Welcome to the Maunie of Ardwall blog

This is the blog of Maunie of Ardwall. After a six-year adventure sailing from Dartmouth to Australia, we are now back in Britain.

Sunday 23 June 2019

It was all going to plan until the wheels fell off

Long-suffering followers of this blog will know that Maunie's teak decks have been a source of trouble for the past few years. In the heat of the tropics the caulking between the planks degraded and we started to have water leaks so we've systematically cut out the old sealant and replaced it (a painfully slow job) knowing that it was only a temporary fix. 


Cutting out the old caulking in the tropical paradise of Chesterfield Reef 
After 21 years the teak is worn and in some areas the planks have cracked and lifted. Meanwhile her hull still bears the scars from when she dragged her anchor in Suva and the Coppercoat antifouling is wearing pretty thin after 8 years good service.

So we've decided to do a refit this summer to attend to all three issues and, rather than pay hugely expensive yard labour charges, we're tackling as much of the work as we can ourselves. The biggest challenge so far has been to access the nuts and bolts fixing a wide array of deck fittings which has meant removing all the head-linings (ceiling panels) below decks and finding just how difficult it is to access some of the nuts.
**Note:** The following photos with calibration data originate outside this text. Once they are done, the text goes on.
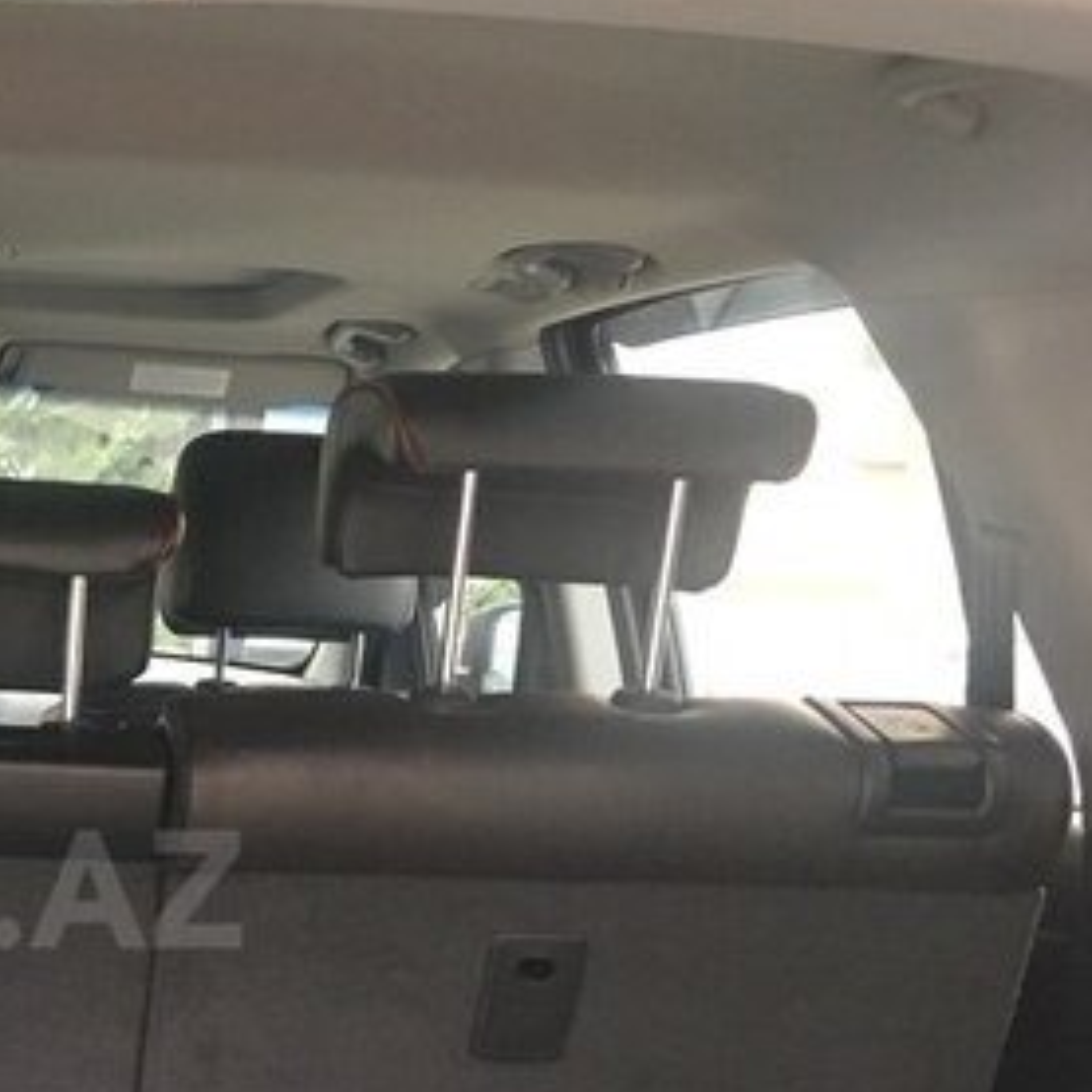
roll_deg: -3.8
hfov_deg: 25.7
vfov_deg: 27.5
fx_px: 2177
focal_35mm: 61
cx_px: -162
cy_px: 889
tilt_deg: -11.9
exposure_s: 1/33
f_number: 2.2
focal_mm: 4.15
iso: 160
Di is a much better size than Graham to access some of the trickier fittings!

Lifeline stanchions and other deck fittings painstakingly removed

Lifelines, handrails and self-tacking track removed

Graham gets to grips with the mast wiring.
So far we've clocked up about £3,000 of labour costs (based on boatyard pricing) and the good thing is that we know how everything is fitted. It's given us the opportunity to re-think the location of many of the fittings that we've removed so that when we replace the deck (with a synthetic teak-alike system called Tek-Dek) we can minimise the number of bolt holes that we have to drill through it.  We can't say it's been fun, and the recent wet weather has hampered us a bit, so Graham became quite cabin-feverish when he spent 7 days aboard on his own to start the job whilst Di went to stay with her dad. On the only sunny day of the week he was delighted to get off Maunie and do a 5 mile walk along the coast path and back into Dartmouth.


Looking across the Dart entrance 

The Dart, with Kingswear village across the river

On river entertainment as the sailing cruise ship Sea Cloud comes in
 Anyway, we've made good progress and were due to be lifted out of the water at a little boatyard in Totnes  on Thursday morning. Unfortunately the night before we received a call to say that one of the wheels of the boat hoist had suffered a puncture which, on closer inspection, proved to be caused by the wheel rim itself corroding! A replacement didn't arrive until Friday by which time we'd missed the tide and now the neap tides are too small all next week to be able to lift us out. So we've lost 10 days of our planned programme which is a bit of a disaster for us so we're re-thinking timings and plans to make up for lost time. The big unknown for us is how difficult it will be to remove the old teak and what state the deck will be below it. Fingers firmly crossed!